Dowd's defiance was a dramatic shift. The White House has previously responded to requests for documents, while senior officials have sat for hours of interviews with the Special Counsel's investigators.
The statement was first reported by the Daily Beast, which explained that Dowd said he was speaking on behalf of Trump. Dowd later backtracked, telling the Washington Post that he was speaking only for himself. Trump has been known in the past to direct surrogates to make bold claims publicly as a way of market-testing ideas. Dowd declined to say if he consulted the President before issuing his statement.

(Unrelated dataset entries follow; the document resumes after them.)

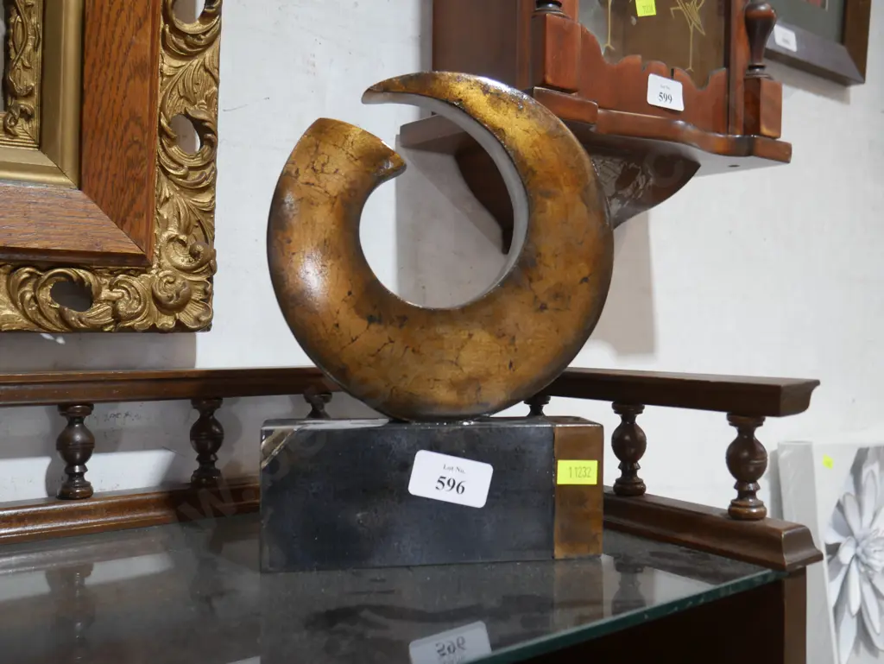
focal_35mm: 34
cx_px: 442
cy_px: 332
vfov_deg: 41.8
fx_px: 869
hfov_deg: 53.9
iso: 640
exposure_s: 1/60
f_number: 4
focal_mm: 17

An Administration official said that Trump "just thinks they should wrap it up. He sees it becoming a big fishing expedition."

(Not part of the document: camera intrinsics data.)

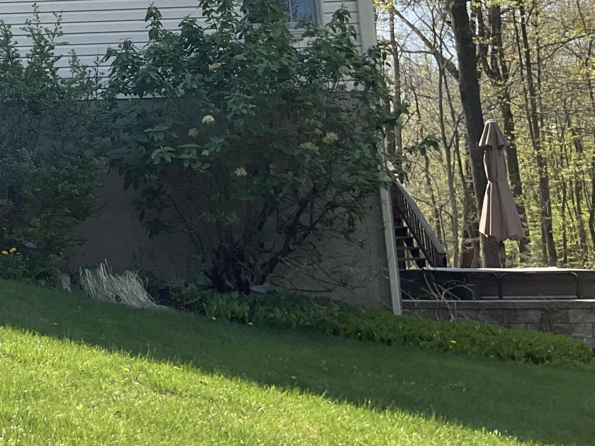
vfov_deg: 20.8
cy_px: 36
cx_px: -87
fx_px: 1186
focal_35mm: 69
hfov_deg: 25.7
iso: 16
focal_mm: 3
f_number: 1.8
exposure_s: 1/855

For months now, the President has raged in private conversations with friends and advisers over the intensifying investigation. People familiar with his thinking said he has been especially agitated by Mueller's probing into the financial and other records of his private business, the Trump Organisation.

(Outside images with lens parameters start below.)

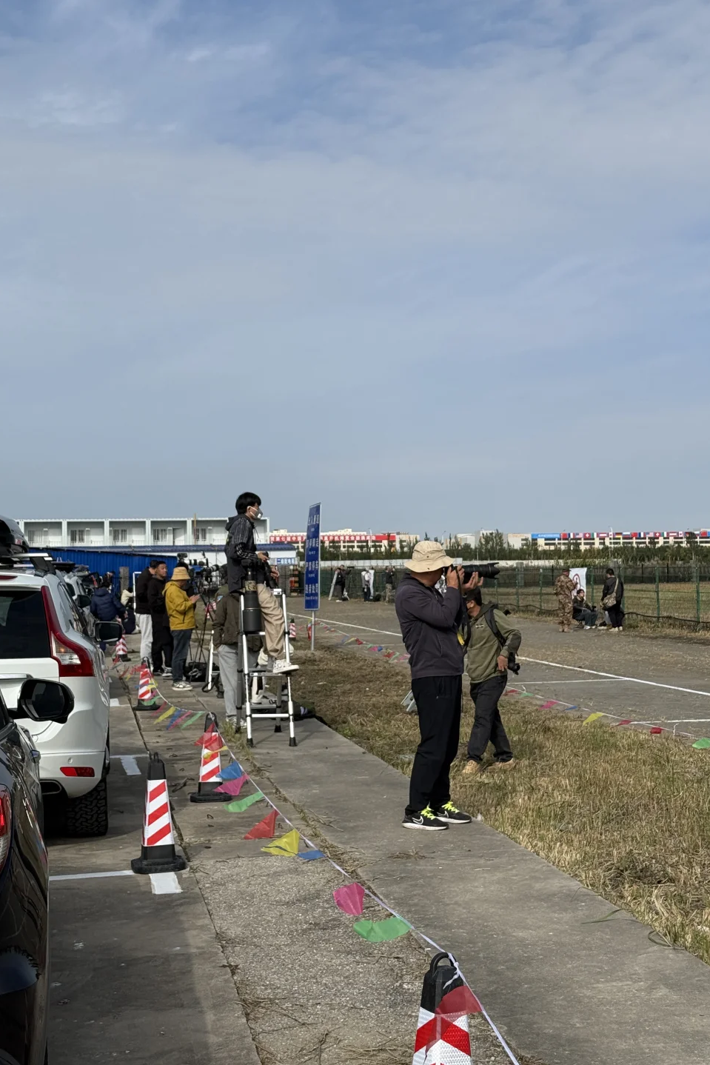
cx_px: 338
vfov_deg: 39.6
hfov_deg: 27.0
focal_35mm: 50
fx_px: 1479
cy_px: 532
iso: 64
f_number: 1.78
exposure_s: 1/7143
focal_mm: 6.76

Sessions fired McCabe as an outgrowth of an investigation by Justice Department Inspector General Michael Horowitz, who is examining the FBI's handling of its probe of former Secretary of State Hillary Clinton's use of a private email server. In the course of that broad review, Horowitz's team found that McCabe had authorised two other FBI officials to speak to the media about an ongoing criminal investigation, and then - in their view - misled investigators about it.
White House officials said they did not believe Trump had explicitly ordered Sessions to fire McCabe. But he arguably did not have to. McCabe had long drawn Trump's ire, and the President has publicly called for his dismissal. Trump has long been furious at Sessions for recusing himself from overseeing the Mueller probe. White House officials said the Attorney-General is perpetually trying to prove his worth to Trump and had to have known that firing McCabe would please the boss.
Trump hailed McCabe's dismissal in a gleeful tweet as "A great day for Democracy." Former CIA director John Brennan responded on Twitter: "When the full extent of your venality, moral turpitude, and political corruption becomes known, you will take your rightful place as a disgraced demagogue in the dustbin of history. You may scapegoat Andy McCabe, but you will not destroy America . . . America will triumph over you."
After Dowd issued his statement yesterday, Trump reiterated his claim that there was "no collusion" between his campaign and Russians, and attacked federal agencies that are under his command. But he stopped short of echoing Dowd's call for an end to the Mueller probe.
In a second tweet, Trump repeated his now-familiar attacks on McCabe and Comey. Some allies worry he is playing with fire by taunting the FBI.
"This is open, all-out war, and guess what? The FBI's going to win," said one ally. "You can't fight the FBI. They're going to torch him."
3 reasons to fire
1) To send messages. Firing Andrew McCabe could be a scare tactic to deter others from leaking or a warning that if Donald Trump thinks you are his enemy, he might come after you.
2) To show power over Jeff Sessions. Trump has not held back when he disagrees with his Attorney-General.
3) To look like a champion of the working class. On Fox & Friends on Friday, aide Kellyanne Conway said Trump had met "a tearful cafeteria worker ... saying thank you for my tax cut." Host Ainsley Earhardt said: "[McCabe] gets to live on a pension that hard-working lady has to pay for ... [Sessions could] ... fire that guy."